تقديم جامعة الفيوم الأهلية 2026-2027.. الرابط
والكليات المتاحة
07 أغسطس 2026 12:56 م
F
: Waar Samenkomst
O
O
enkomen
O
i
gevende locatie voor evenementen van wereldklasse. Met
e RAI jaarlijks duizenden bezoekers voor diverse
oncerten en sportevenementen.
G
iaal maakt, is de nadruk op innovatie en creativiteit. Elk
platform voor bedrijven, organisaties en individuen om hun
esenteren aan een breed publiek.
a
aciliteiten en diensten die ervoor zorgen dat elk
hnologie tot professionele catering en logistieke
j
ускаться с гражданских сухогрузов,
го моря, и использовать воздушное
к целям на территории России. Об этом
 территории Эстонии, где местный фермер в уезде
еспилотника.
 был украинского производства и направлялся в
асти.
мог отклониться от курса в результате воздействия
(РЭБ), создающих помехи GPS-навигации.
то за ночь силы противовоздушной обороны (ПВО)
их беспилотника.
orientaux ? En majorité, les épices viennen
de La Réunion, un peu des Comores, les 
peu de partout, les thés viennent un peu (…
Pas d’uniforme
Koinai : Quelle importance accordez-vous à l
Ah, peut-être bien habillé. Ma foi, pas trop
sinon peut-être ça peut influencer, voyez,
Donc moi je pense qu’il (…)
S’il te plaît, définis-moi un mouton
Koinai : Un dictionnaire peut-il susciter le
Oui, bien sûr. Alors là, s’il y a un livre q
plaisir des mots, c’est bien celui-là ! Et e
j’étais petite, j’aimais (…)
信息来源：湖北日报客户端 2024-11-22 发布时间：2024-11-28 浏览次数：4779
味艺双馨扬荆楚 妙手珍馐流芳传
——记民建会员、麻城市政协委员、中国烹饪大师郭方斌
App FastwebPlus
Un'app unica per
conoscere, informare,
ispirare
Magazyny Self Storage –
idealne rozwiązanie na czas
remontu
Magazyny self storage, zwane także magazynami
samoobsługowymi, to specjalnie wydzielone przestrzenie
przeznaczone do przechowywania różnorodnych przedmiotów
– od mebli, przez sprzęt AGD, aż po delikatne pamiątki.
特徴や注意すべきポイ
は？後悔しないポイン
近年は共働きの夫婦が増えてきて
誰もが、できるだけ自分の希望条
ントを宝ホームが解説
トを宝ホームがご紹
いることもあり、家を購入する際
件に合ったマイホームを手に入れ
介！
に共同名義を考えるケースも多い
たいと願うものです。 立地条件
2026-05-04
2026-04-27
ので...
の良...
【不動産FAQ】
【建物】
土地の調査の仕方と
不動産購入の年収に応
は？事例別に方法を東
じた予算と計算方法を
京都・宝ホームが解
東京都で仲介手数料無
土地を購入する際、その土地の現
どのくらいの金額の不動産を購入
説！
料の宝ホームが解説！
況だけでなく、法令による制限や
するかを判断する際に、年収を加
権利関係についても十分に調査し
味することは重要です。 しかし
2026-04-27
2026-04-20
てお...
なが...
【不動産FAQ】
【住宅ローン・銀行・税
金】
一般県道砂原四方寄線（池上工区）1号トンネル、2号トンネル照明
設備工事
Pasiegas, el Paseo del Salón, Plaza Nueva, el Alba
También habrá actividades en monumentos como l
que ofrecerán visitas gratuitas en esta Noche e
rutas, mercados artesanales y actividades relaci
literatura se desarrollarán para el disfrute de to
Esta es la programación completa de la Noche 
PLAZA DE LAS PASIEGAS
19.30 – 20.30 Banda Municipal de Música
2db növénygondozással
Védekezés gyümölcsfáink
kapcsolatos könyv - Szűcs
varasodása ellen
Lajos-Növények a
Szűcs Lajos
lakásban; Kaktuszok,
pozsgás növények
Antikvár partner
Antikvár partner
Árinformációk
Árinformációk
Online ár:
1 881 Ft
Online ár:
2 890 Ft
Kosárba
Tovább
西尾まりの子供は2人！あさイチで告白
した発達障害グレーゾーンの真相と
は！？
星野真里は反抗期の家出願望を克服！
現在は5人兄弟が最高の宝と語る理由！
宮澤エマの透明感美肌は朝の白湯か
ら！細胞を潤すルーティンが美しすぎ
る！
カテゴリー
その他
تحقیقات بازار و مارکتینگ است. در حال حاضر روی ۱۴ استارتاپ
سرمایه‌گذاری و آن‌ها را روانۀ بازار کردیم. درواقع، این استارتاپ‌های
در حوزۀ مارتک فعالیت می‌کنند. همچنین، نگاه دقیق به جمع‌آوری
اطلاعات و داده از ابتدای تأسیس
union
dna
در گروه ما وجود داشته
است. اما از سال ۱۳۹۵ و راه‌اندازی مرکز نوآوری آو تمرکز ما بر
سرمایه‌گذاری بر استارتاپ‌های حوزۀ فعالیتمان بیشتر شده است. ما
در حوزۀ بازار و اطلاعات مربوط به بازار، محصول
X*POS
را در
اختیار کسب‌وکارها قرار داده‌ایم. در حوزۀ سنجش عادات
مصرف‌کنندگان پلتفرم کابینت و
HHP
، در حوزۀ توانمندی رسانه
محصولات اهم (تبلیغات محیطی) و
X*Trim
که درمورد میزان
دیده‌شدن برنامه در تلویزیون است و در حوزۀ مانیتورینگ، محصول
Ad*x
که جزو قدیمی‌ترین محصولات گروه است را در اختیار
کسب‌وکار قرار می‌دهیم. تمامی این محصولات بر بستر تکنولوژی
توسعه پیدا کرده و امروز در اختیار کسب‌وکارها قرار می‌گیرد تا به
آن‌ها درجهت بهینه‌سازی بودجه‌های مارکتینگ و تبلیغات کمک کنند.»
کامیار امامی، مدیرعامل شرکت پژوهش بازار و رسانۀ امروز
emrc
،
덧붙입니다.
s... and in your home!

(Task prompt)
A complete and exact reproduction of the data is needed.

(Answer area)
تقديم جامعة الفيوم الأهلية 2026-2027.. الرابط
والكليات المتاحة
07 أغسطس 2026 12:56 م
F
: Waar Samenkomst
O
O
enkomen
O
i
gevende locatie voor evenementen van wereldklasse. Met
e RAI jaarlijks duizenden bezoekers voor diverse
oncerten en sportevenementen.
G
iaal maakt, is de nadruk op innovatie en creativiteit. Elk
platform voor bedrijven, organisaties en individuen om hun
esenteren aan een breed publiek.
a
aciliteiten en diensten die ervoor zorgen dat elk
hnologie tot professionele catering en logistieke
j
ускаться с гражданских сухогрузов,
го моря, и использовать воздушное
к целям на территории России. Об этом
 территории Эстонии, где местный фермер в уезде
еспилотника.
 был украинского производства и направлялся в
асти.
мог отклониться от курса в результате воздействия
(РЭБ), создающих помехи GPS-навигации.
то за ночь силы противовоздушной обороны (ПВО)
их беспилотника.
orientaux ? En majorité, les épices viennen
de La Réunion, un peu des Comores, les 
peu de partout, les thés viennent un peu (…
Pas d’uniforme
Koinai : Quelle importance accordez-vous à l
Ah, peut-être bien habillé. Ma foi, pas trop
sinon peut-être ça peut influencer, voyez,
Donc moi je pense qu’il (…)
S’il te plaît, définis-moi un mouton
Koinai : Un dictionnaire peut-il susciter le
Oui, bien sûr. Alors là, s’il y a un livre q
plaisir des mots, c’est bien celui-là ! Et e
j’étais petite, j’aimais (…)
信息来源：湖北日报客户端 2024-11-22 发布时间：2024-11-28 浏览次数：4779
味艺双馨扬荆楚 妙手珍馐流芳传
——记民建会员、麻城市政协委员、中国烹饪大师郭方斌
App FastwebPlus
Un'app unica per
conoscere, informare,
ispirare
Magazyny Self Storage –
idealne rozwiązanie na czas
remontu
Magazyny self storage, zwane także magazynami
samoobsługowymi, to specjalnie wydzielone przestrzenie
przeznaczone do przechowywania różnorodnych przedmiotów
– od mebli, przez sprzęt AGD, aż po delikatne pamiątki.
特徴や注意すべきポイ
は？後悔しないポイン
近年は共働きの夫婦が増えてきて
誰もが、できるだけ自分の希望条
ントを宝ホームが解説
トを宝ホームがご紹
いることもあり、家を購入する際
件に合ったマイホームを手に入れ
介！
に共同名義を考えるケースも多い
たいと願うものです。 立地条件
2026-05-04
2026-04-27
ので...
の良...
【不動産FAQ】
【建物】
土地の調査の仕方と
不動産購入の年収に応
は？事例別に方法を東
じた予算と計算方法を
京都・宝ホームが解
東京都で仲介手数料無
土地を購入する際、その土地の現
どのくらいの金額の不動産を購入
説！
料の宝ホームが解説！
況だけでなく、法令による制限や
するかを判断する際に、年収を加
権利関係についても十分に調査し
味することは重要です。 しかし
2026-04-27
2026-04-20
てお...
なが...
【不動産FAQ】
【住宅ローン・銀行・税
金】
一般県道砂原四方寄線（池上工区）1号トンネル、2号トンネル照明
設備工事
Pasiegas, el Paseo del Salón, Plaza Nueva, el Alba
También habrá actividades en monumentos como l
que ofrecerán visitas gratuitas en esta Noche e
rutas, mercados artesanales y actividades relaci
literatura se desarrollarán para el disfrute de to
Esta es la programación completa de la Noche 
PLAZA DE LAS PASIEGAS
19.30 – 20.30 Banda Municipal de Música
2db növénygondozással
Védekezés gyümölcsfáink
kapcsolatos könyv - Szűcs
varasodása ellen
Lajos-Növények a
Szűcs Lajos
lakásban; Kaktuszok,
pozsgás növények
Antikvár partner
Antikvár partner
Árinformációk
Árinformációk
Online ár:
1 881 Ft
Online ár:
2 890 Ft
Kosárba
Tovább
西尾まりの子供は2人！あさイチで告白
した発達障害グレーゾーンの真相と
は！？
星野真里は反抗期の家出願望を克服！
現在は5人兄弟が最高の宝と語る理由！
宮澤エマの透明感美肌は朝の白湯か
ら！細胞を潤すルーティンが美しすぎ
る！
カテゴリー
その他
تحقیقات بازار و مارکتینگ است. در حال حاضر روی ۱۴ استارتاپ
سرمایه‌گذاری و آن‌ها را روانۀ بازار کردیم. درواقع، این استارتاپ‌های
در حوزۀ مارتک فعالیت می‌کنند. همچنین، نگاه دقیق به جمع‌آوری
اطلاعات و داده از ابتدای تأسیس
union
dna
در گروه ما وجود داشته
است. اما از سال ۱۳۹۵ و راه‌اندازی مرکز نوآوری آو تمرکز ما بر
سرمایه‌گذاری بر استارتاپ‌های حوزۀ فعالیتمان بیشتر شده است. ما
در حوزۀ بازار و اطلاعات مربوط به بازار، محصول
X*POS
را در
اختیار کسب‌وکارها قرار داده‌ایم. در حوزۀ سنجش عادات
مصرف‌کنندگان پلتفرم کابینت و
HHP
، در حوزۀ توانمندی رسانه
محصولات اهم (تبلیغات محیطی) و
X*Trim
که درمورد میزان
دیده‌شدن برنامه در تلویزیون است و در حوزۀ مانیتورینگ، محصول
Ad*x
که جزو قدیمی‌ترین محصولات گروه است را در اختیار
کسب‌وکار قرار می‌دهیم. تمامی این محصولات بر بستر تکنولوژی
توسعه پیدا کرده و امروز در اختیار کسب‌وکارها قرار می‌گیرد تا به
آن‌ها درجهت بهینه‌سازی بودجه‌های مارکتینگ و تبلیغات کمک کنند.»
کامیار امامی، مدیرعامل شرکت پژوهش بازار و رسانۀ امروز
emrc
،
덧붙입니다.
s... and in your home!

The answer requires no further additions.